Hohnstorf auf der letzten Rille, so musste Seemann kurz nach dem Start aufgeben, das Knie hielt nicht. Hinzu kam, dass Parakenings mit einer Handverletzung ebenfalls gehandicapt war. Aufgerückt ins Team waren Drawe und Meyer für Ahrens und Manukjan. Vor allem Meyer, das Hohnstorfer Kraftpaket, sollte den erfahrenen Niebuhr und Willing im Weg stehen. Dies gelang nur bedingt, da nahezu alles zusammenlief, was Bad Bevensen sich vorgenommen hatte. Vor allem zu Anfang wurde gleich für klare Verhältnisse gesorgt und es stand 8:28 nach dem ersten Abschnitt. Lopez Acebedo führte das Team nahezu nach Belieben zum Sieg, er punktete und steuerte das Team und wurde somit zu Recht auch als „MVP seines Teams“ vom Verbandsvorstand Lüneburg gekürt. Auf Seiten der Hohnstorfer wurde Koal zum MVP seines Teams gekürt. MVP wird der Spieler, welcher in beiden Spielen die meisten Punkte für seine Mannschaft erzielt.

Gegen die hohe Niederlage stemmte sich Hohnstorf nach anfänglichen Schwierigkeiten aufopferungsvoll. So ackerten Hellmig, Knorr und Meyer gegen die großen Mannen aus der Kurstadt. Auch Kohlmeyer und Förster musste dort mal ran und gaben die letzten Körner dafür. 11:15 lautete das Viertelergebnis dann, sodass es zur Halbzeit 19:43 stand.

Im dritten Durchgang kam Hohnstorf in der Offensive besser zum Zug, allerdings wurde dafür auch die Verteidigung vernachlässigt. So ging das Viertel mit 16:24 verloren. Im letzten Abschnitt wurde viel gewechselt, Hohnstorf wusste um die Niederlage, hatte das Ziel keine 100 Punkte zu kassieren vor Augen und alle Bankspieler kämpften dafür. Dieses Ziel konnte dann erreicht werden, wenngleich auch nicht viel fehlte, als das letzte Viertel nochmals deutlich mit 7:26 verloren ging und das Endergebnis von 93:42 auf der Anzeige stand.

Die Fans wussten diesen Kampfgeist trotzdem zu würdigen und Birgit Arendt, Sportwartin der Region sowie Jens Meincke, 1. Vorsitzender, ehrten die Teams und Spieler beider Mannschaften.

Für Hohnstorf spielten: Koal und Kohlmeyer je 7, Geithner 6, Förster und Meyer je 5, Trautmann und Parakenings je 4, Drawe und Hellmig je 2, Knorr und Seemann.

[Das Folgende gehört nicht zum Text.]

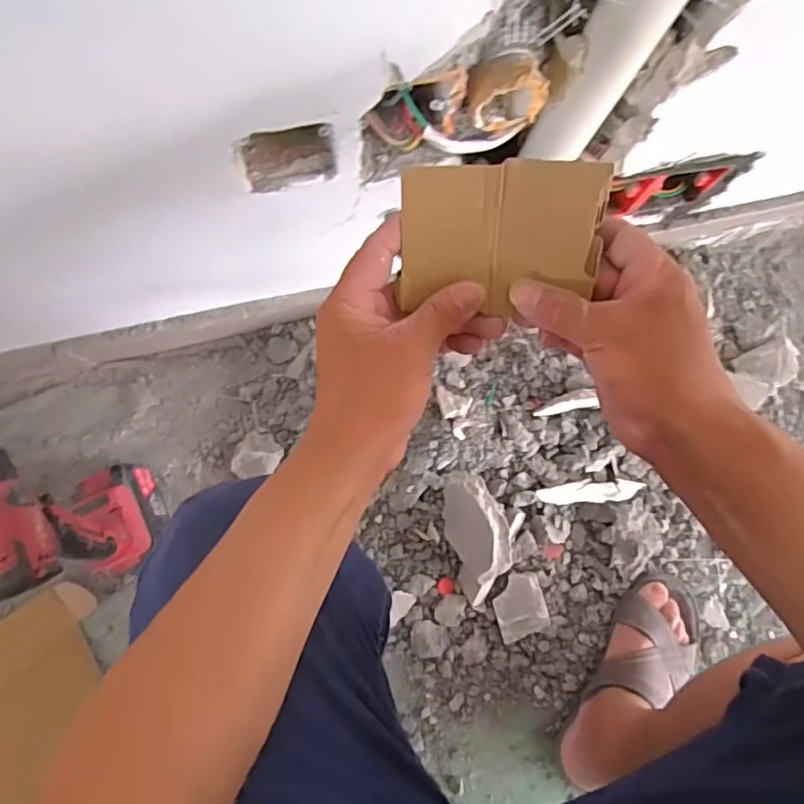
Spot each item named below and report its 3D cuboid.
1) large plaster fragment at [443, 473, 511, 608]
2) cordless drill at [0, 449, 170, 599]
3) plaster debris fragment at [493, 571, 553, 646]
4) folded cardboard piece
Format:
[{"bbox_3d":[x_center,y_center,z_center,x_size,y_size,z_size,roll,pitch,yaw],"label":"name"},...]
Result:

Bei dem ein oder anderen Getränk sowie üppigen Büffet, für welches Hohnstorf bekannt ist, wurde dann der lange Turniertag nochmal besprochen. Insgesamt waren trotz des sommerlichen Wetters einige Fans in der Halle, sodass ein würdiger Rahmen für dieses tolle Sportevent gefunden werden konnte. Es bleibt die Hoffnung, dass in der neuen Saison der Pokal wieder mehr Anklang findet und mehr Herrenteams eine Meldung abgeben.